- _Work order_
Set down the forum thread about CPU frequency scaling on different kernels in full, word for word.

- _Text block_
--- START ---

I had that problem when I tried 2.6.16, but I've not tried 2.6.17 yet (went back to 2.6.15)

----------

## tylerwylie

I have this problem too, will probably jump back a kernel as well.

Bout to give it a go on the 2.6.16 kernel. Will update with results.

----------

## tylerwylie

2.6.16 works for me, tried all the governors and frequencies, and they all work.

----------

## genfive

i got 2.6.17 working. the support must be built in kernel, instead of compiled as modules.

----------

## nichocouk

mmmh, strange, I have the same problem that you describe in your first post - although I've just installed cpufreqd so I haven't tested it on other kernels - and I have support built in the kernel, not as modules.

----------

## madams

I stopped using the cpufreq daemon with the introduction of the  CONFIG_CPU_FREQ_GOV_CONSERVATIVE kernel options..  Adjustment of the CPU is handled within the kernel  (i.e. no need for the userspace daemon), unless of course you have some unusual needs that the 'conservative' governor doesn't satisfy..

I find the slew rates of the CPU freq. adjustments  on 'conservative' option to be quite suitable for most laptop usage..

--- END ---

- _Entries shown_
--- START ---

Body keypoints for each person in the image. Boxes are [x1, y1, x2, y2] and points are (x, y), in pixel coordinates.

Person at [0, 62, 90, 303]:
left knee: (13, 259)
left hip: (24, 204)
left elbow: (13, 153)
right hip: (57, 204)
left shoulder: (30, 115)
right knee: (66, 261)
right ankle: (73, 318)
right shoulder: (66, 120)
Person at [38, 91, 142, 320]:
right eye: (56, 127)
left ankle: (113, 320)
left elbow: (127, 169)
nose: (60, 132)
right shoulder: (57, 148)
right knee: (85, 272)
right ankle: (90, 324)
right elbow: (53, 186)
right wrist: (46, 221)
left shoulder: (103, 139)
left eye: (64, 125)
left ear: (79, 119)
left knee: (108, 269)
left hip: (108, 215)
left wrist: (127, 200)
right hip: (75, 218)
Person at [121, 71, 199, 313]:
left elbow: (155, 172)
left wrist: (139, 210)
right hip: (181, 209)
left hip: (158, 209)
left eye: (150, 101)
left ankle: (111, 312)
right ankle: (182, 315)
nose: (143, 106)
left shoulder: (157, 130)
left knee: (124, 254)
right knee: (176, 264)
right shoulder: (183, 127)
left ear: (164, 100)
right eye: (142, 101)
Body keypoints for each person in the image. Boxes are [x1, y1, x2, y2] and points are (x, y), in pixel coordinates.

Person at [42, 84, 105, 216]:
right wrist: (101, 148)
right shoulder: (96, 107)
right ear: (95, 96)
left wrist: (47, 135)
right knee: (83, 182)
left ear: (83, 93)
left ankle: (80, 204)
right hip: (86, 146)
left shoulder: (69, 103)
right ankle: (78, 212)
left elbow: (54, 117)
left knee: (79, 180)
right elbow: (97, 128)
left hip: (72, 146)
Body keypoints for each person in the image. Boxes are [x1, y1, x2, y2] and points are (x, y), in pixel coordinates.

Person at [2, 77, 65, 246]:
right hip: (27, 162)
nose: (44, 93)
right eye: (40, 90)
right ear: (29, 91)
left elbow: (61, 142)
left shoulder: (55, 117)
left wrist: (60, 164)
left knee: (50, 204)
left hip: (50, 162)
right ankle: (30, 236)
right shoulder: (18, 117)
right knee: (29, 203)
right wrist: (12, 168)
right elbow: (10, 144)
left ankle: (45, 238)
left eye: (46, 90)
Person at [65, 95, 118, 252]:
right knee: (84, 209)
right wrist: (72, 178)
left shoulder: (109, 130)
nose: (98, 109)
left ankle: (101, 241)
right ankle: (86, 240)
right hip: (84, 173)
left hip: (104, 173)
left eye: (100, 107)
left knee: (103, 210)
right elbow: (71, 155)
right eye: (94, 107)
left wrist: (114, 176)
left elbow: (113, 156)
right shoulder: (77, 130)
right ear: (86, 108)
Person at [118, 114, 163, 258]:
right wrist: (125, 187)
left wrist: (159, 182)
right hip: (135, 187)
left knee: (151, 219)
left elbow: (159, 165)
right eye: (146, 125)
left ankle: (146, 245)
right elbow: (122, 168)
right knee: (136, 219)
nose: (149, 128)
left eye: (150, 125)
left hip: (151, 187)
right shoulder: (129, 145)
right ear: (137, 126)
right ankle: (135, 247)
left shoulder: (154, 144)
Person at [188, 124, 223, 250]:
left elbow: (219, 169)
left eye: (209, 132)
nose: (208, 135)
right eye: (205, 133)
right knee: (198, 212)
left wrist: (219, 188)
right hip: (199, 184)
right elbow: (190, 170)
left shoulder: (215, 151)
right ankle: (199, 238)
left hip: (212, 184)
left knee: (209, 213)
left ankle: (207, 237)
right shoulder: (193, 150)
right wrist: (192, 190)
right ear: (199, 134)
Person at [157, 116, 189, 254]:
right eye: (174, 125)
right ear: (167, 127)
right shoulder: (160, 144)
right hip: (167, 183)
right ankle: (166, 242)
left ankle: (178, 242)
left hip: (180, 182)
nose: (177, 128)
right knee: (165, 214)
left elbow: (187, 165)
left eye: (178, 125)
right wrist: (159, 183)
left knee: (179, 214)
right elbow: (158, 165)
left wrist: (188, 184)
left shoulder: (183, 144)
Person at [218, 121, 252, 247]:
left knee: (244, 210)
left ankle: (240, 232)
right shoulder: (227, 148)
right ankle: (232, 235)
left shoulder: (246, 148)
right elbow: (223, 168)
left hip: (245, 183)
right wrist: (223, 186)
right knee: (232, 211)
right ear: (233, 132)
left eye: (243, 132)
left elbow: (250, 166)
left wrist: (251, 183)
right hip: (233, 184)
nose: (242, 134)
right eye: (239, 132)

--- END ---

- _Solution for this problem_
I had that problem when I tried 2.6.16, but I've not tried 2.6.17 yet (went back to 2.6.15)

----------

## tylerwylie

I have this problem too, will probably jump back a kernel as well.

Bout to give it a go on the 2.6.16 kernel. Will update with results.

----------

## tylerwylie

2.6.16 works for me, tried all the governors and frequencies, and they all work.

----------

## genfive

i got 2.6.17 working. the support must be built in kernel, instead of compiled as modules.

----------

## nichocouk

mmmh, strange, I have the same problem that you describe in your first post - although I've just installed cpufreqd so I haven't tested it on other kernels - and I have support built in the kernel, not as modules.

----------

## madams

I stopped using the cpufreq daemon with the introduction of the  CONFIG_CPU_FREQ_GOV_CONSERVATIVE kernel options..  Adjustment of the CPU is handled within the kernel  (i.e. no need for the userspace daemon), unless of course you have some unusual needs that the 'conservative' governor doesn't satisfy..

I find the slew rates of the CPU freq. adjustments  on 'conservative' option to be quite suitable for most laptop usage..